Buckwheat is a plant cultivated for its triangular grains. Unlike most other grains, it's not a grass but a plant crop. That means it has broad, spreading leaves; it also has lacy white flowers. Cultivation of this plant is on the decline in the United States, where other grains have supplanted it in popularity, but it continues to be produced in a number of countries, including Japan and Canada.
Most commonly sold as a dark flour, buckwheat gets its color from husks that are left behind during the milling process. This grain is usually included in a variety of types of flour mixes, like pancake and waffle mix. Plain flour, perhaps for baking bread, is also available. It is also sold in whole or cracked form for use in breakfast cereals or to add texture to breads and other baked products. The grain has a distinctive nutty flavor that can be quite pleasing to the palate, especially when contrasted with other, more mild flours.

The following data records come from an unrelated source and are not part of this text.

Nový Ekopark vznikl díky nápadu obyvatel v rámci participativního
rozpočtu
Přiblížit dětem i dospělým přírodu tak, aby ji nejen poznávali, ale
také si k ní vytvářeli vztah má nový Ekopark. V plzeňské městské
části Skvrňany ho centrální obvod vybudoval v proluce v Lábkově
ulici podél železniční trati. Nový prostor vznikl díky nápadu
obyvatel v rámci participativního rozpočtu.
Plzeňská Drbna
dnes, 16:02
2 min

Buckwheat is grown over the summer months, when the risk of frost is over. The plant ranges from 2 to 4 feet (marginally over 0.5 meter to 1.25 meters) in height. It takes approximately two months to mature, and when it's ready to be harvested, the entire field is mowed and the plants are stacked. After they've dried, they are threshed — a process where the hard, outer shell is removed so that the grains can be packaged for sale and use.

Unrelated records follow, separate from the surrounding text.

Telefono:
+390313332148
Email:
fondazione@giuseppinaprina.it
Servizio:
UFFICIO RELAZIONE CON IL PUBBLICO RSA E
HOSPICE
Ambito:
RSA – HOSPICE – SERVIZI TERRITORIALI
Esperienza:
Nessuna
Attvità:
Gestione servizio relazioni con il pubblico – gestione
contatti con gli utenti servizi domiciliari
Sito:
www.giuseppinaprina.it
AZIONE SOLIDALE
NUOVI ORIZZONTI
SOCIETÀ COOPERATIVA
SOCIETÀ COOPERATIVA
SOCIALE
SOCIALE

Nutritionally, buckwheat is generally considered to be quite healthy. It does have a high fat content, and therefore requires special handling because it can go rancid. Drying the grain completely helps to reduce this problem, and according to some, is thought to be well worth the effort for its other nutritional values, including high fiber and protein content. It should be stored in a cool dry place, or refrigerated in more intense heat, to prevent spoilage.

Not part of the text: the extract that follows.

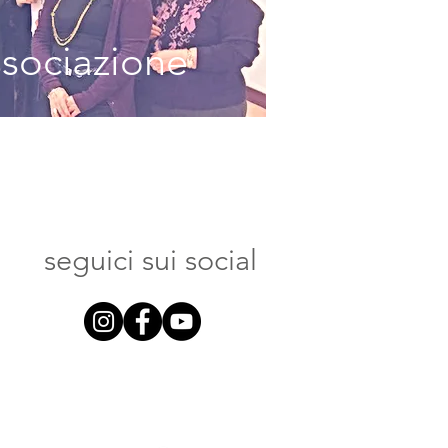
ssociazione
seguici sui social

Flour made from the grain is often used in Japan to make traditional soba noodles. In the West, in addition to food uses, it is also frequently used as animal fodder, either in the form of a grazing crop or in the creation of feed formulas. It's also used as a cover crop because it establishes itself well, protecting the soil and choking out weed species. Beekeepers use buckwheat to produce honey because it flowers well into the summer and produces a large volume of rich, flavorful nectar. This arrangement is mutually beneficial to the beekeeper and the farmer, because the plant requires pollinators to reproduce.
If eaten in large amounts, this grain can cause allergic reactions, usually manifested as rashes on the skin. Severe reactions warrant the attention of a health care professional. Mild reactions can usually be safely treated by discontinuing consumption until the skin has cleared, and eating moderate amounts in the future.
How can you refrigerate in more intense heat?
I live in Russia and buckwheat is very popular here. There are lots of ways to cook it and it really is healthy! --Anastasia
to #3... I think that the crêpes made with buckwheat flour that you described, really are better than those made from all-purpose flour. It yields a much heartier flavor.
Dessert crêpes, however, seem to be better when made with a more refined wheat flour.
Here in western France buckwheat is still grown and in a good season produces a good harvest.
The flour is used for "Crêpes de Blé Noir" with a well seasoned filling, often egg, ham and cheese. A noble plant that should not be lost. --Pat
Researchers are paying more attention to buckwheat, because it appears that buckwheat has an ability to reduce cholesterol and body fat. Buckwheat honey on the other hand seems to have more of the anti-aging power than other types of honey have.